Butir Tugas 1: Salin ulang baris-baris catatan, mulai dari baris yang memuat "Pose unit: median" dan berhenti setelah baris yang memuat "dist [0.053827, -0.058721]", kedua baris batas ikut disalin. Jangan sertakan gambar dalam jawaban.

Kutipan:
○ ○ ○ ○ ○

Sedangkan dalil yang menerangkan bahwa shalat witir tidak perlu diulangi –jika telah dikerjakan– adalah hadits riwayat Thalq bin Ali radhiallahu ‘anhuma bahwa Rasulullah Shallallahu ‘alaihi wasallam bersabda:
لاَ وِتْرَانِ فِى لَيْلَةٍ [4]
“Tidak ada dua kali witir dalam satu malam” (Hadits Riwayat: At-Tirmidzi (468), Abu Daud (1439), An-Nasa`i (3/229) dan selainnya)
Kedua: Tidak boleh mengerjakan shalat sunnah setelah witir, kecuali jika ia membatalkan witirnya, kemudian melakukan shalat sunnah dan witir. Maksudnya “membatalkan witir” adalah, mengawali shalat sunnahnya dengan satu rakaat yang itu menjadikan shalat witirnya menjadi genap, kemudian setelah itu melakukan shalat dengan rakaat genap sesukanya, namun di akhir shalat menutupnya dengan shalat witir (rakaat ganjil). Ini merupakan pendapat lain dalam madzhab Syafi’i, yang juga diriwayatkan dari Utsman bin Affan, Ali bin Abi Thalib, Usamah, Ibnu Umar, Ibnu Mas’ud dan Ibnu Abbas radhiallahu ‘anhum.
Dalil mereka adalah sabda Rasulullah Shallallahu ‘alaihi wasallam :
اِجْعَلُوا آخِرَ صَلَاتِكُمْ بِاللَّيْلِ وِتْرًا [5]
“Jadikanlah akhir shalat malam kalian –ditutup– dengan shalat witir”
Pendapat yang Rajih
Yaitu pendapat pertama, karena Rasulullah Shallallahu ‘alaihi wasallam pernah melaksanakan shalat sunnah setelah witir, dan dalil ini menunjukkan bahwa hal tersebut dibolehkan. Adapun “membatalkan witir” sebagaimana pendapat kedua, dalilnya lemah dari dua sisi:
1. Bahwa shalat witir yang dikerjakan pertama telah sah, maka tidak bisa dibatalkan karena memang sudah selesai. Tidak bisa diubah menjadi shalat sunnah dengan menambah rakaatnya sehingga menjadi genap.
2. Shalat sunnah satu rakaat (selain witir) tidak ditemukan dalam syariat. Wallahu A’lam.
Jumlah Rakaat Witir Dan Sifatnya
Shalat witir boleh dikerjakan dengan satu rakaat, tiga, lima, tujuh atau sembilan rakaat.
1. Shalat Witir Satu Rakaat, Jumhur ulama menyatakan boleh, karena witir dapatdihitung dengan satu rakaat. Berdasarkan sabda Rasulullah Shallallahu ‘alaihi wasallam:
صَلاَةُ اللَّيْلِ مَثْنَى مَثْنَى ، فَإِذَا خَشِىَ الصُّبْحَ صَلَّى رَكْعَةً فَأَوْتَرَتْ لَهُ مَا قَدْ صَلَّى [1]
“Shalat malam itu dua rakaat-dua rakaat, dan apabila khawatir datangnya Subuh –yang telah dekat– maka cukup mengerjakan shalat witir satu rakaat untuk mengakhiri shalat malamnya”

○ ○ ○ ○ ○

Catatan Acuan:
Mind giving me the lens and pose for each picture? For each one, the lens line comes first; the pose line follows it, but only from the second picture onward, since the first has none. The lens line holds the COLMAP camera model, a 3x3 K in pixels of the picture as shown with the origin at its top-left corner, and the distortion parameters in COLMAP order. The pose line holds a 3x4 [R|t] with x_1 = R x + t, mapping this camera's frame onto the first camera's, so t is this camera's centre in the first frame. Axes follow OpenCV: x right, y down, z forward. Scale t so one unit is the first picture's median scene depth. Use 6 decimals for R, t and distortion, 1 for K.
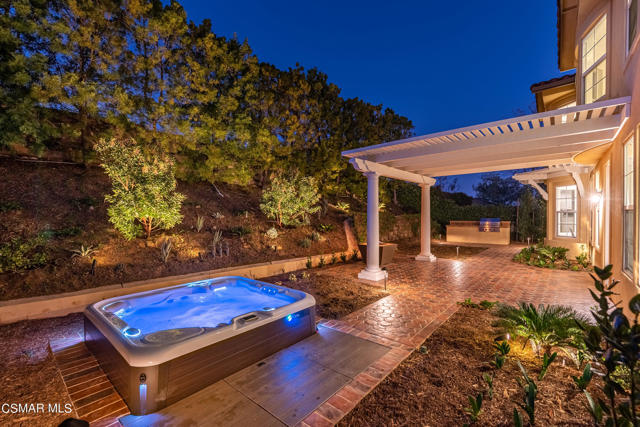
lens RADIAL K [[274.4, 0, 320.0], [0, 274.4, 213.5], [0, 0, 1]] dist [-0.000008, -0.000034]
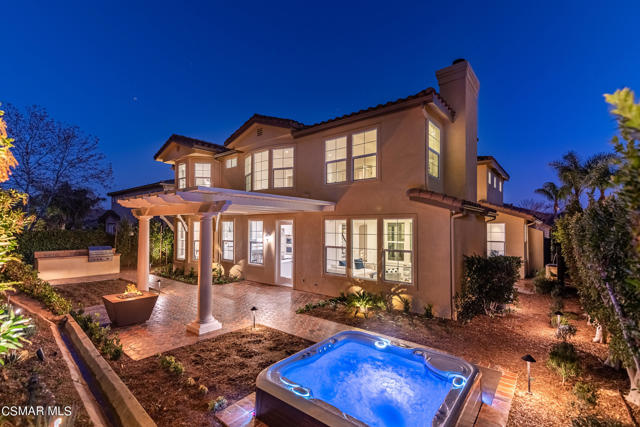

○ ○ ○ ○ ○

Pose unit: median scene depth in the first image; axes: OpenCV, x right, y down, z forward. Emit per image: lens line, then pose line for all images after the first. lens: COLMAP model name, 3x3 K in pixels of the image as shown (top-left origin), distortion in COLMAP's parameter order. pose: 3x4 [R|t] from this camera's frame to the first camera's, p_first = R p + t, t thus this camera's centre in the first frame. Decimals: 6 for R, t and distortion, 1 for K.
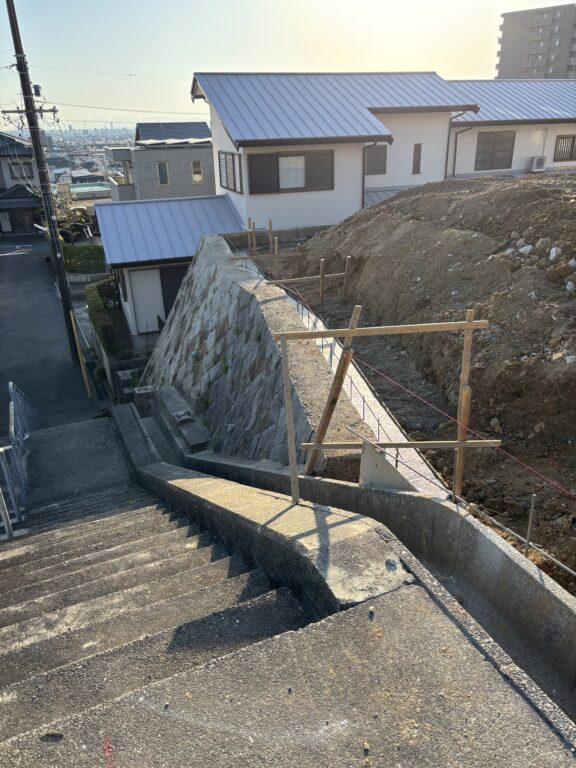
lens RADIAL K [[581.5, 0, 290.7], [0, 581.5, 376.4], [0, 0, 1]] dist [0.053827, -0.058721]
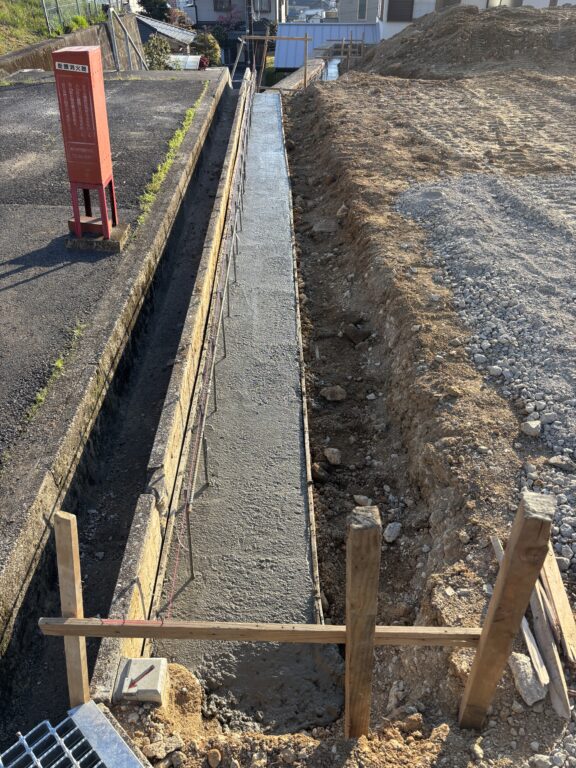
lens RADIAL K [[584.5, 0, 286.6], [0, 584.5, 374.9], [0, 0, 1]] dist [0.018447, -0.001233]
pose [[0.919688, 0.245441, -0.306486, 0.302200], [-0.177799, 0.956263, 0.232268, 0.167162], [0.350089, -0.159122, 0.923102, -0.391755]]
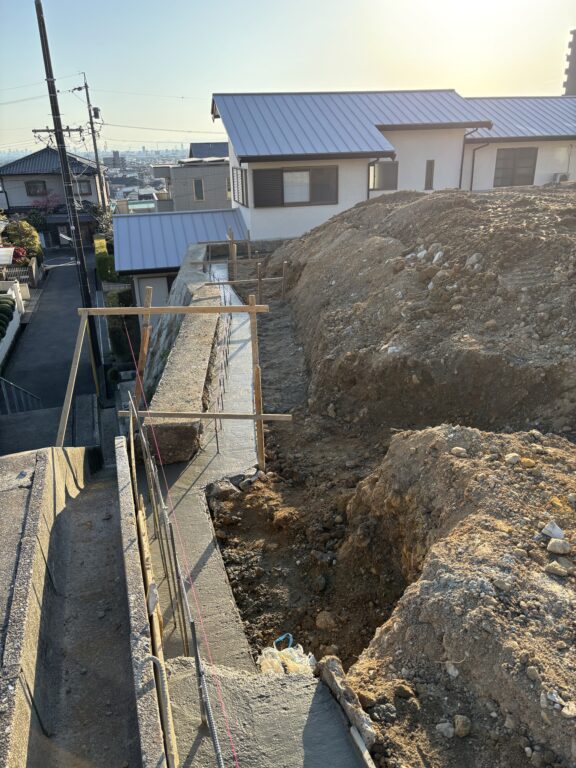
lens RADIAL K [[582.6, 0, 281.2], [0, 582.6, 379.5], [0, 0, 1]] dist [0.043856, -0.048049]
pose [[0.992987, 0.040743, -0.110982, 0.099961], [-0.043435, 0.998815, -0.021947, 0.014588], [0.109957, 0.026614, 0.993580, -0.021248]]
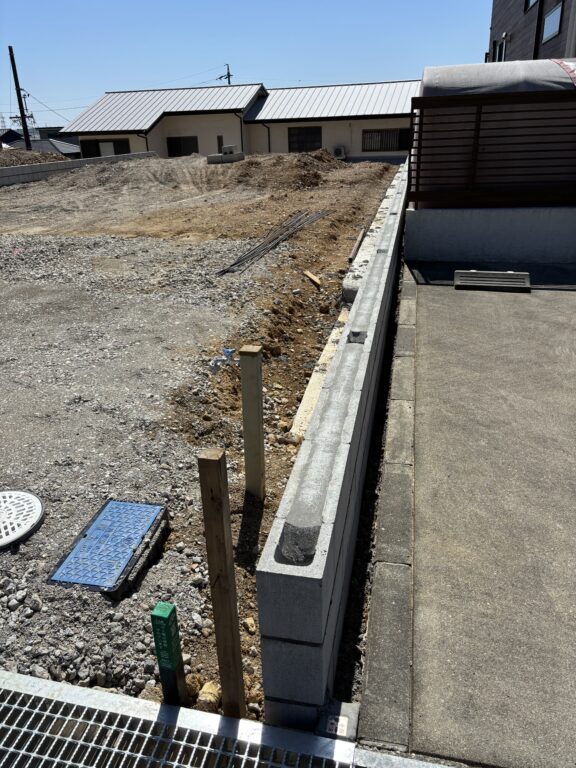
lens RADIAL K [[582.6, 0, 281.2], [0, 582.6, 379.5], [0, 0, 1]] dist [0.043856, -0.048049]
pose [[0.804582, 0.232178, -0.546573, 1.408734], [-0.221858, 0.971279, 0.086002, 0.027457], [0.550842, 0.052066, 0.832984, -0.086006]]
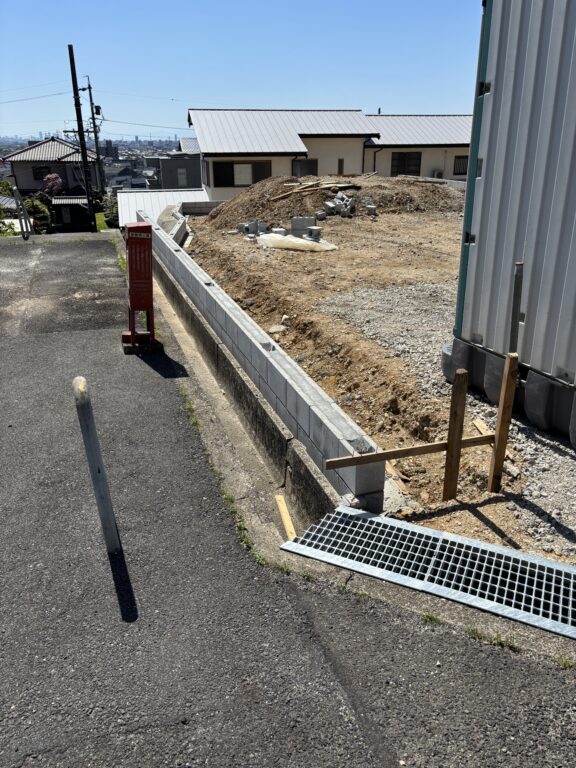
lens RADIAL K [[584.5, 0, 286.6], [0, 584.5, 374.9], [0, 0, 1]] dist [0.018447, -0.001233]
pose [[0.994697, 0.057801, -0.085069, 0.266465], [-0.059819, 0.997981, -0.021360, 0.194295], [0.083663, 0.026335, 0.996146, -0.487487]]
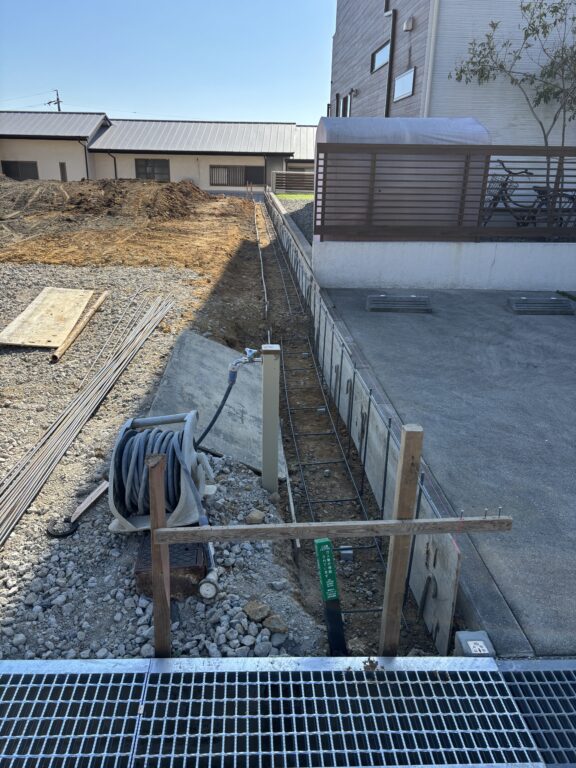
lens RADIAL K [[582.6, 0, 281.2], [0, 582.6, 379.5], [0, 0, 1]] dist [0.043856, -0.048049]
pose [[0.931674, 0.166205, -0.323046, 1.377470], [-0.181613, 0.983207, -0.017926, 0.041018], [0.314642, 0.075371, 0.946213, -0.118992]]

○ ○ ○ ○ ○

Butir Tugas 2: Dalam kutipan tentang shalat witir, pendapat kedua disebut juga diriwayatkan dari sejumlah tokoh. Tuliskan semua nama tokoh tersebut.

Jawaban 1:
Pose unit: median scene depth in the first image; axes: OpenCV, x right, y down, z forward. Emit per image: lens line, then pose line for all images after the first. lens: COLMAP model name, 3x3 K in pixels of the image as shown (top-left origin), distortion in COLMAP's parameter order. pose: 3x4 [R|t] from this camera's frame to the first camera's, p_first = R p + t, t thus this camera's centre in the first frame. Decimals: 6 for R, t and distortion, 1 for K.
lens RADIAL K [[581.5, 0, 290.7], [0, 581.5, 376.4], [0, 0, 1]] dist [0.053827, -0.058721]

Jawaban 2: Utsman bin Affan, Ali bin Abi Thalib, Usamah, Ibnu Umar, Ibnu Mas’ud, Ibnu Abbas